Abstract

Environmental stress to plants is more detrimental than biotic stress. Abiotic stresses, such as drought, salinity, extreme temperatures, heavy metal toxicity, and oxidative stress, are serious threats to agriculture and lead to deterioration of the environment. Abiotic stress leads to a series of morphological, physiological, biochemical, and molecular changes that have a harmful effect on plant growth and productivity. Recently endophytic fungi (EF) are gaining attention due to the numerous benefits gained by the host plant and reducing the application of chemicals in agriculture, thus providing advantages to human health and the environment. Indeed, microbe’s ability to confer plant stress resistance may open a new avenue for alleviating the adverse effect of global climate change on agricultural production. The ability of endophytes recovered from grasses were applied to confer drought, high temperature and high salinity to genetically distant plants such as tomato. The concept that fungal endophytes adapt to stress in a habitat-specific manner has been confirmed with different fungal and plant species and environmental stresses. In this review, we have tried to comprehend different roles of endophytes in combating abiotic stress on tomato.

Dataset entries
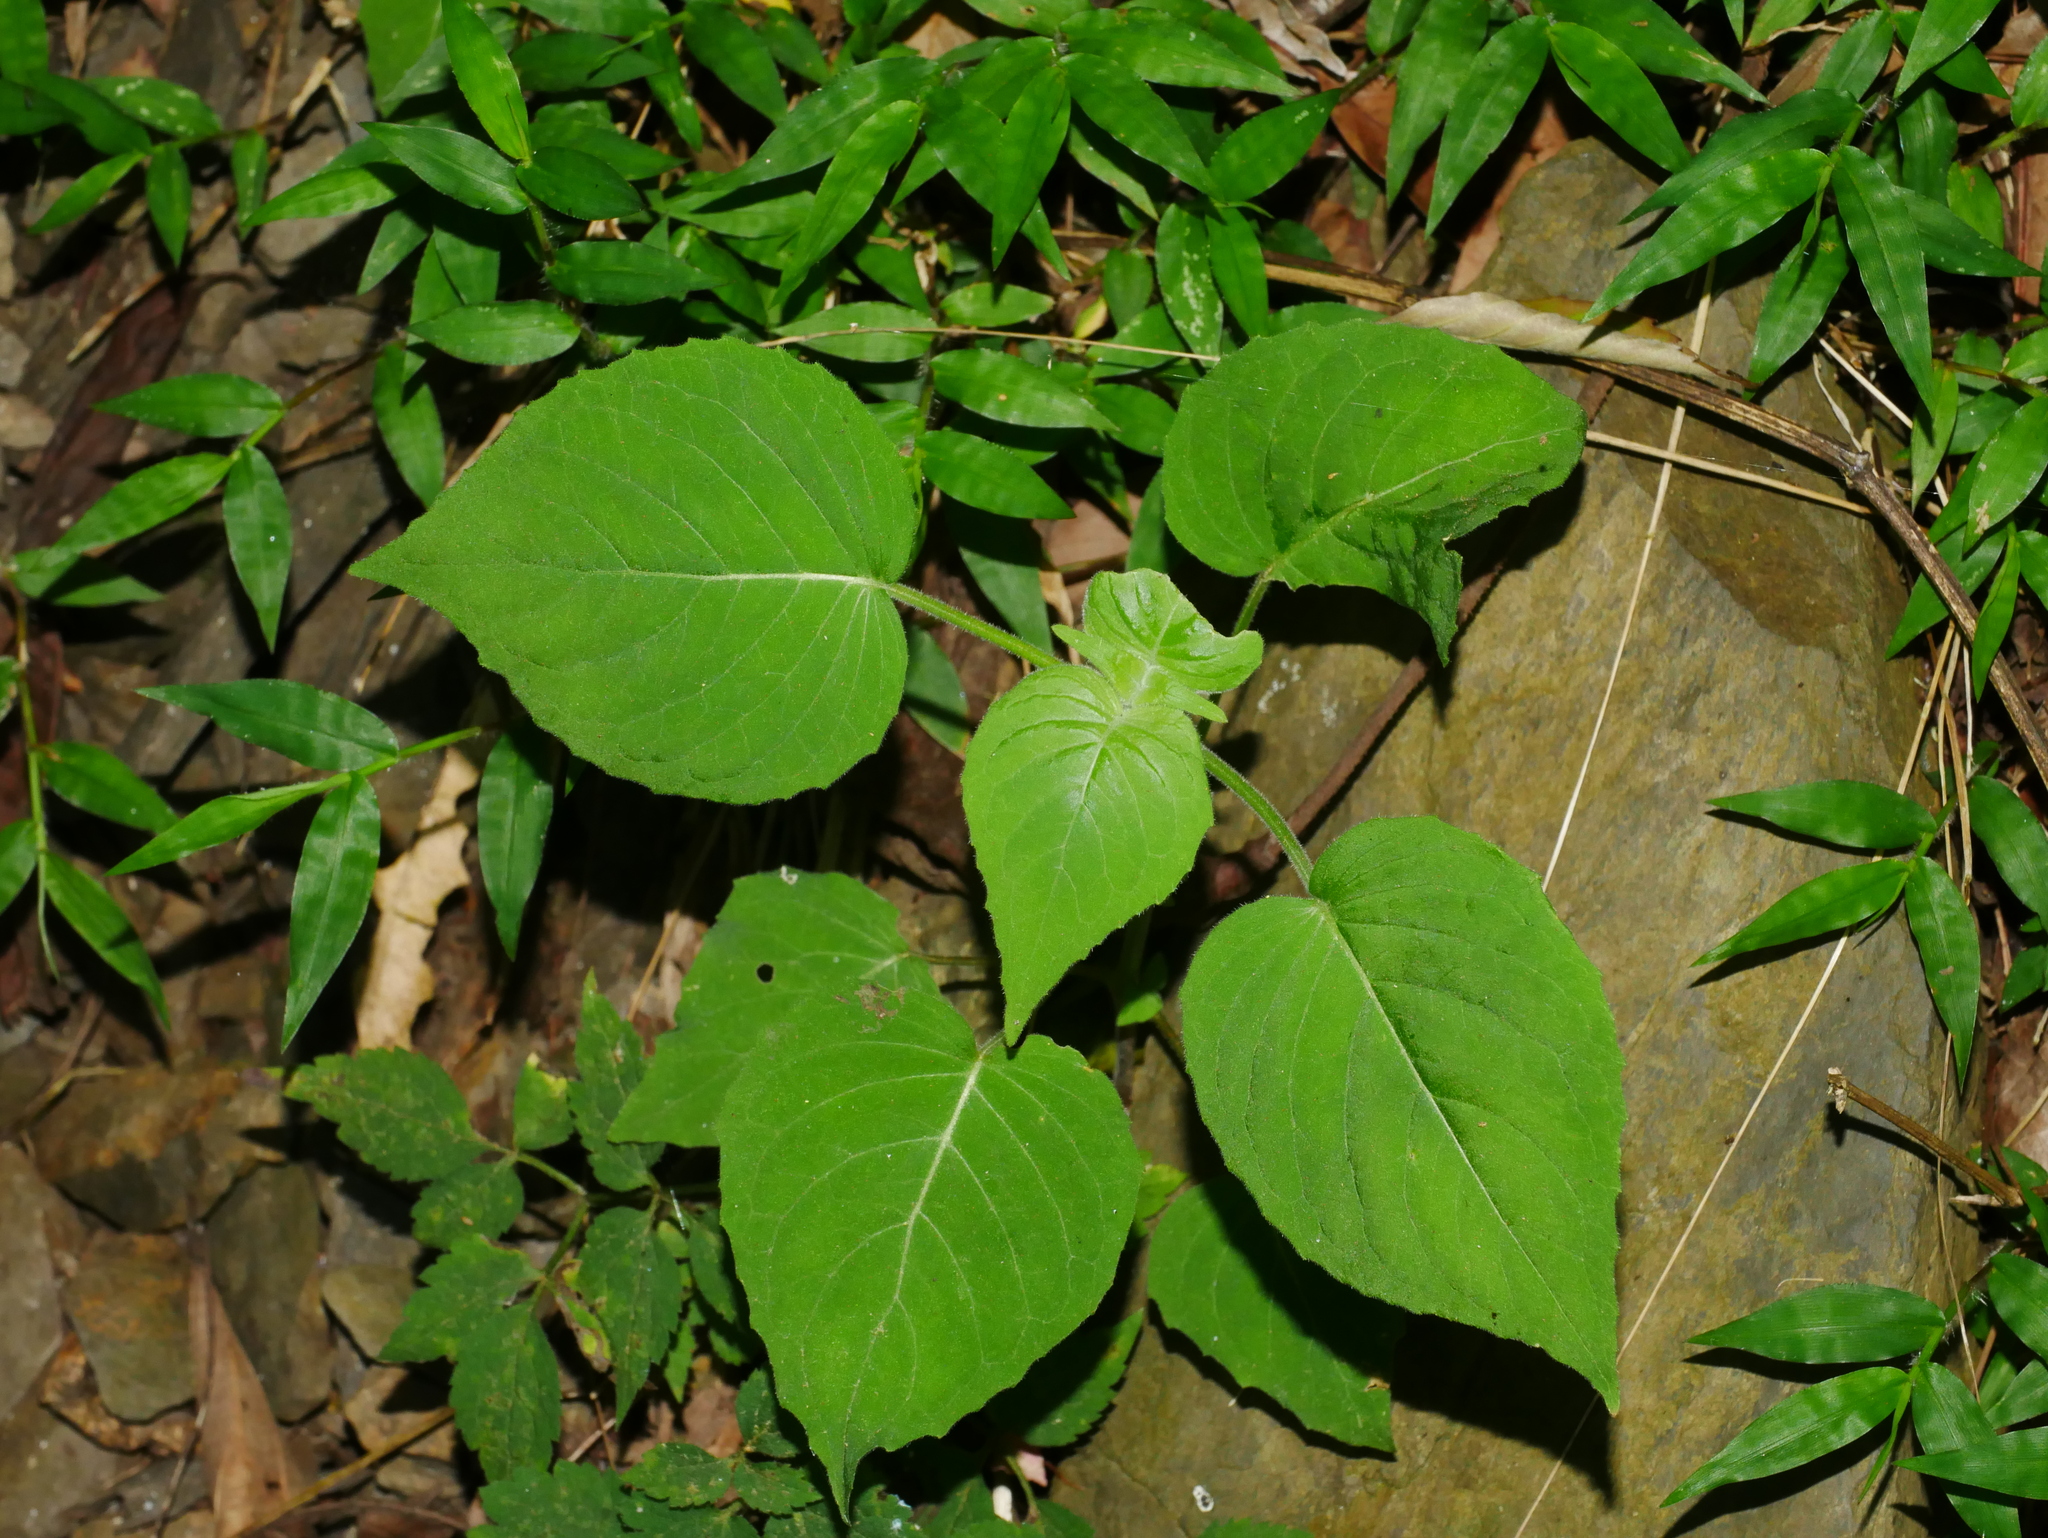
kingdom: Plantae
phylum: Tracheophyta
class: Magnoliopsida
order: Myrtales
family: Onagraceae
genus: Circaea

* * *

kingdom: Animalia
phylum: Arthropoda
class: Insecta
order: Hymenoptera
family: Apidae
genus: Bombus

* * *

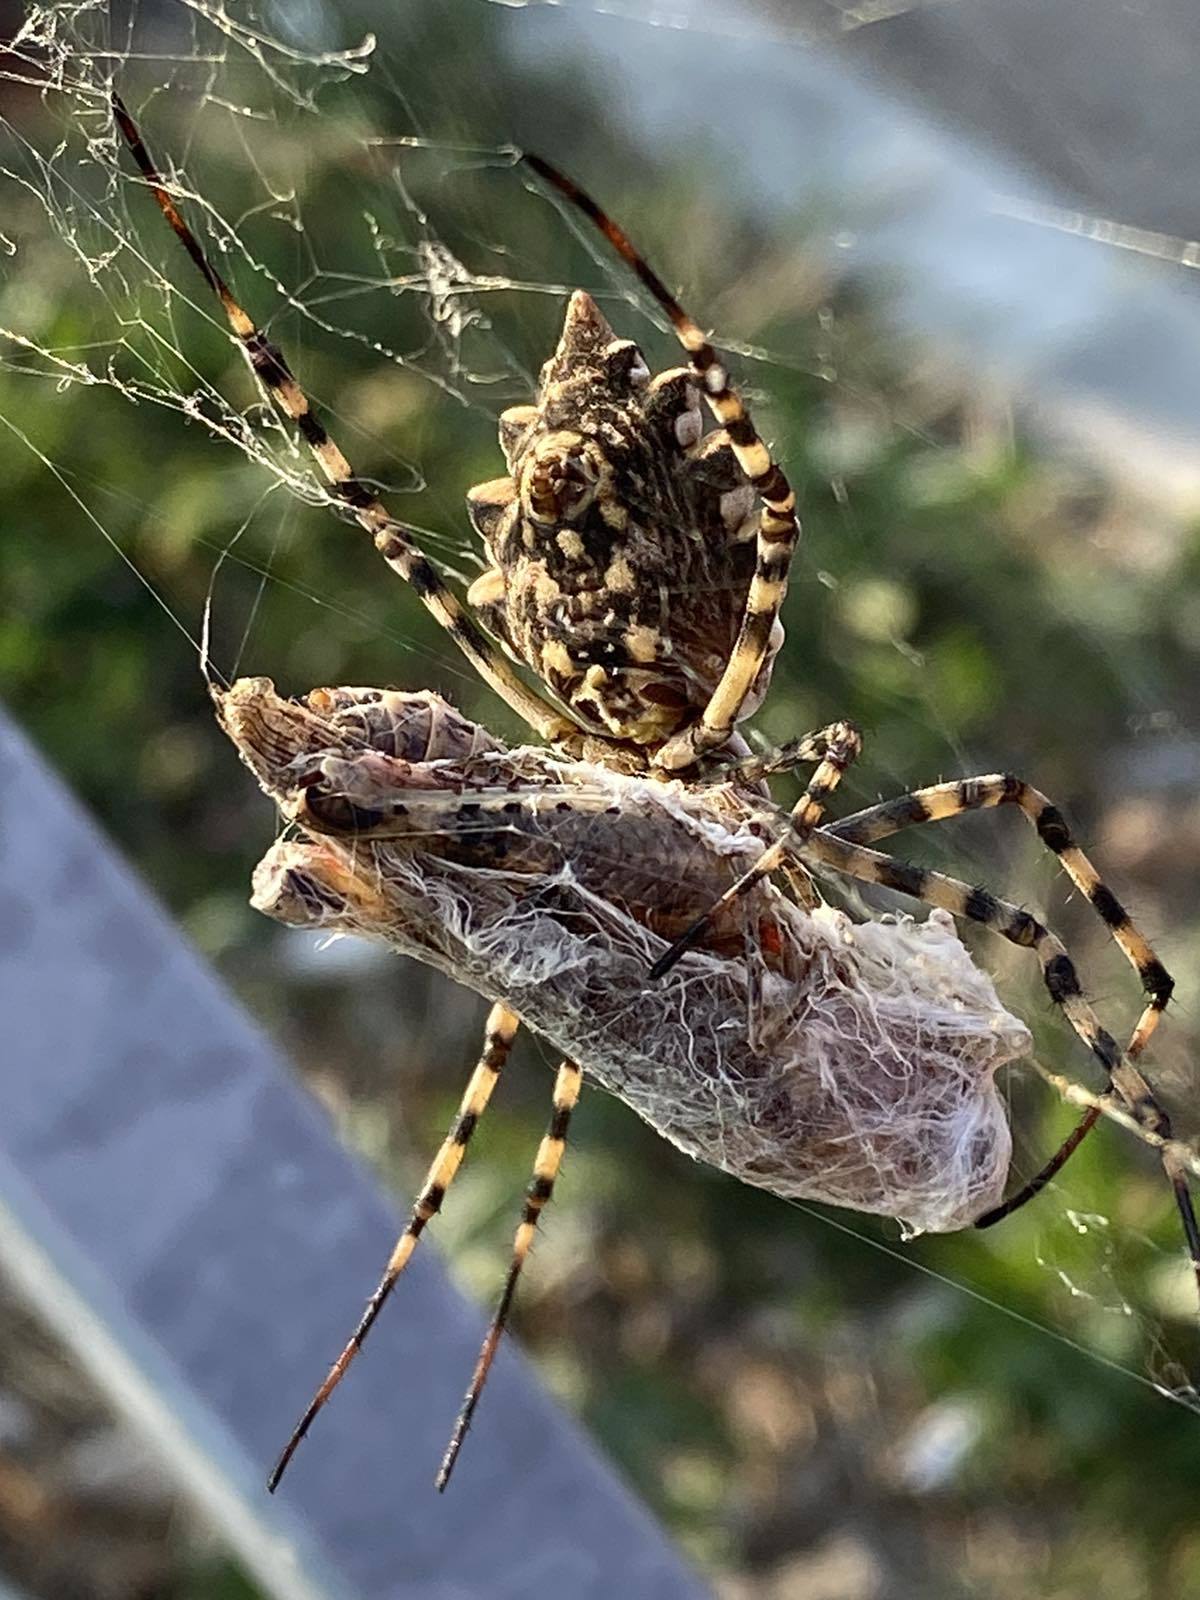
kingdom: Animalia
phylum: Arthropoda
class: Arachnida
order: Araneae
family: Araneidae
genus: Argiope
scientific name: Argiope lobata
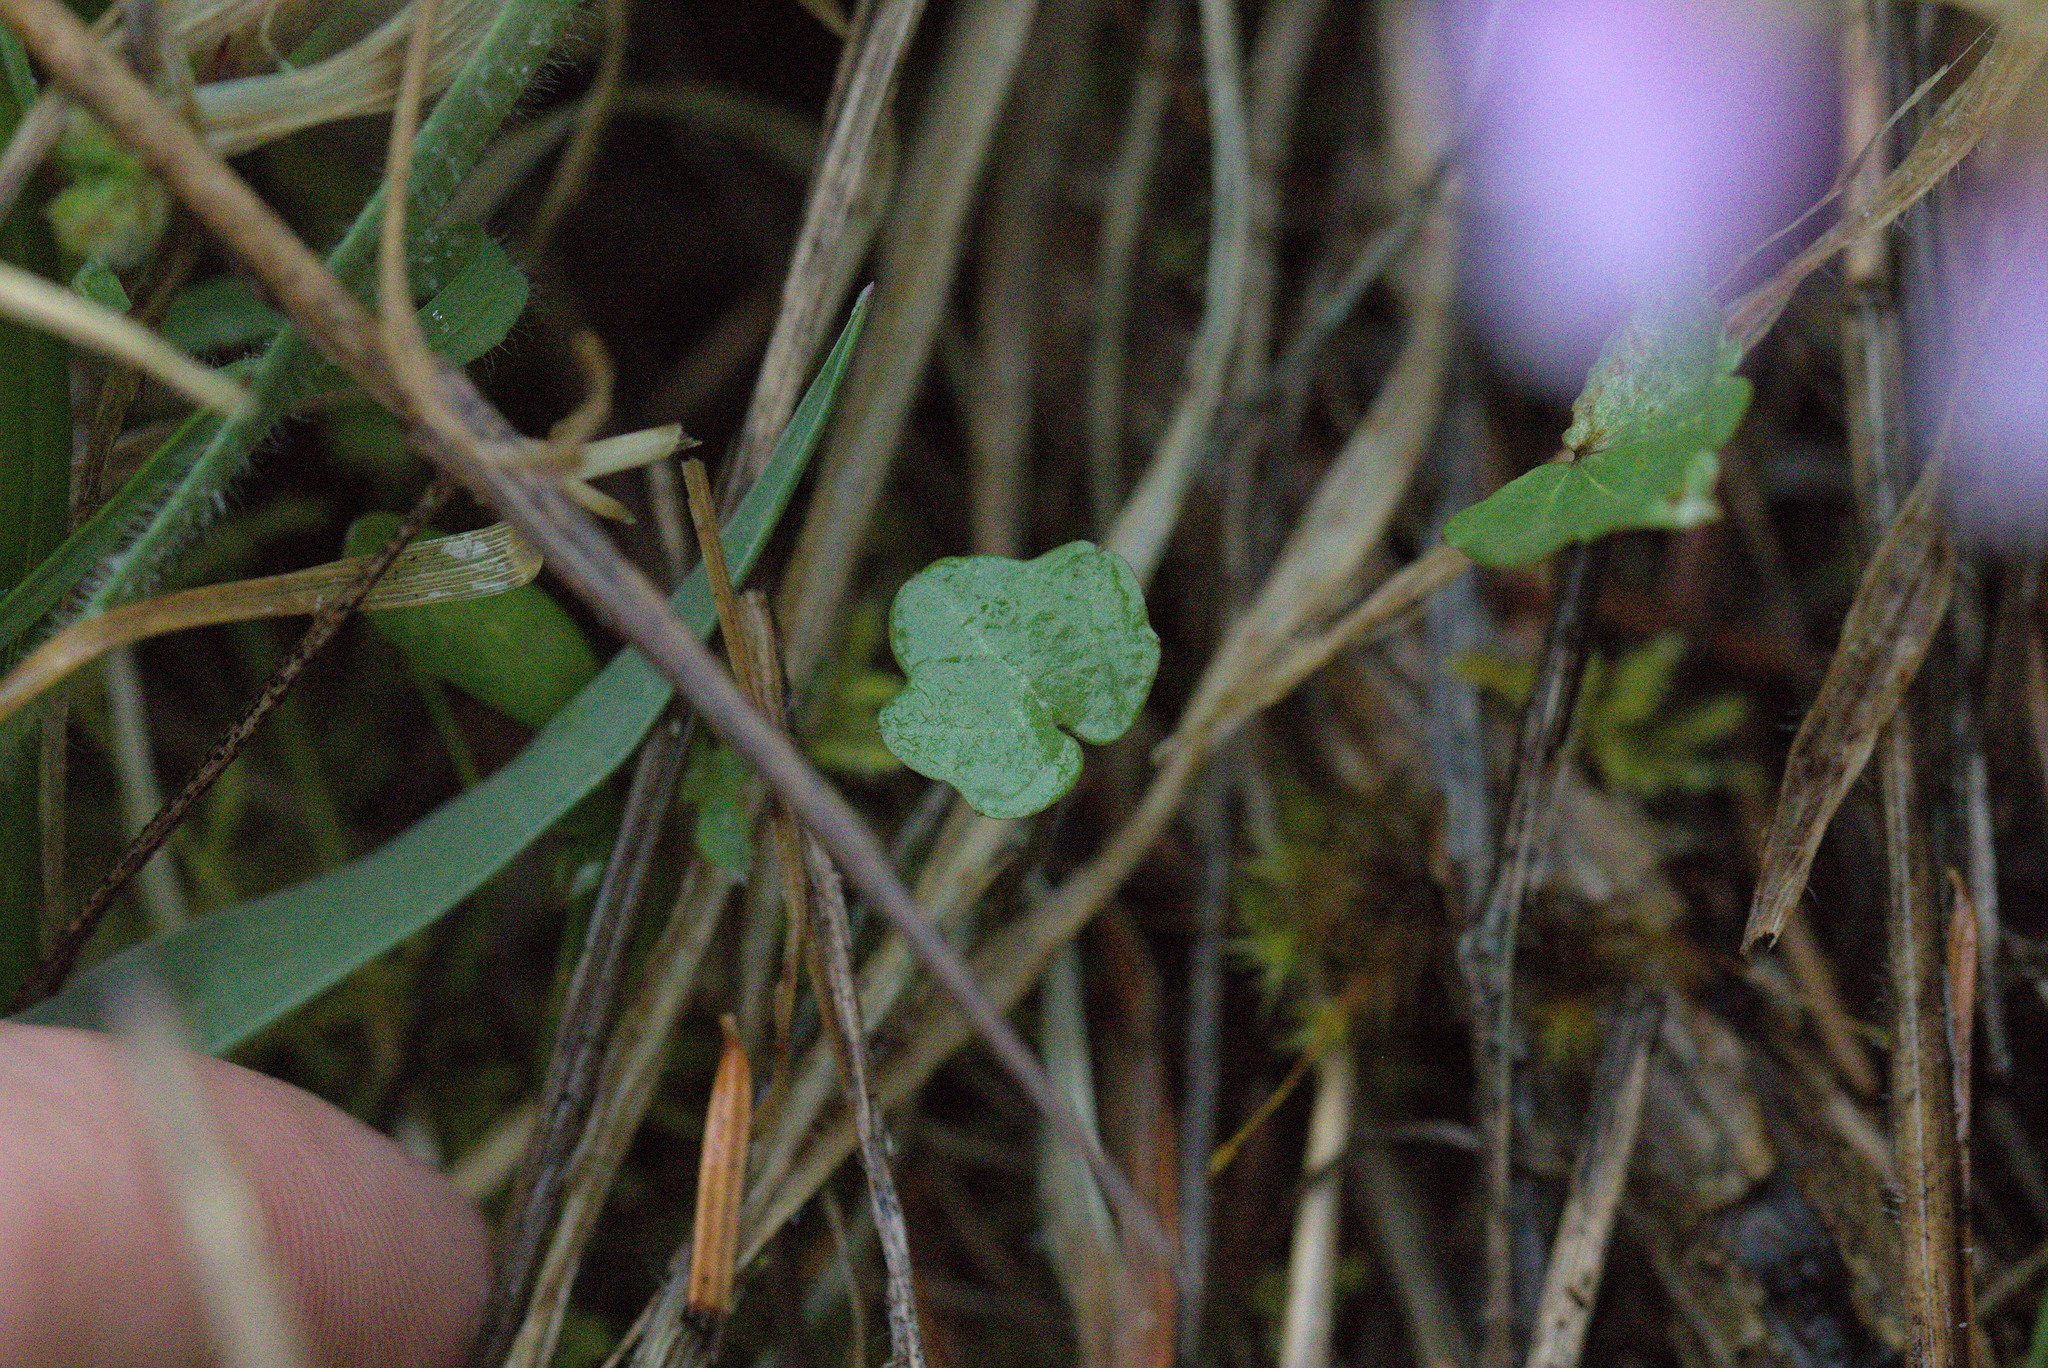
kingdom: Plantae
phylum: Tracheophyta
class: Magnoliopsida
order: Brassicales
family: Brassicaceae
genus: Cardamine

■ EXPLORE THE MATERIAL:
1. Answer these questions using the abstract on endophytic fungi and tomato stress.
(a) Which abiotic stresses does the abstract list as serious threats to agriculture?
(b) Which three stresses were endophytes recovered from grasses applied to confer to genetically distant plants such as tomato?
(c) How does the abstract compare environmental stress to biotic stress?
2. Resume the abstract on endophytic fungi and tomato stress, picking up right after its final sentence.
The items are unrelated to the abstract on endophytic fungi and tomato stress and serve as separate material.

■ ANSWERS FOR THIS EXERCISE:
1.
(a) Drought, salinity, extreme temperatures, heavy metal toxicity, and oxidative stress.
(b) Drought, high temperature, and high salinity.
(c) It states that environmental stress is more detrimental to plants than biotic stress.

2.
Highlights

  • The beginning of 21st century is marked by global scarcity of water resources, environmental pollution, and increased salinization of soil and water

  • Symbiotic fungi are responsible for the adaptation of plants to environmental stresses (Khan et al 2012), and these tolerances can be transferred to agricultural plants (Rodriguez et al 2008; Redman et al 2011); these endophytes can improve agriculture to combat climate changes, which involve increasing tolerance to drought and water stress and tolerance to high temperature and high salinity (Lugtenberg et al 2016)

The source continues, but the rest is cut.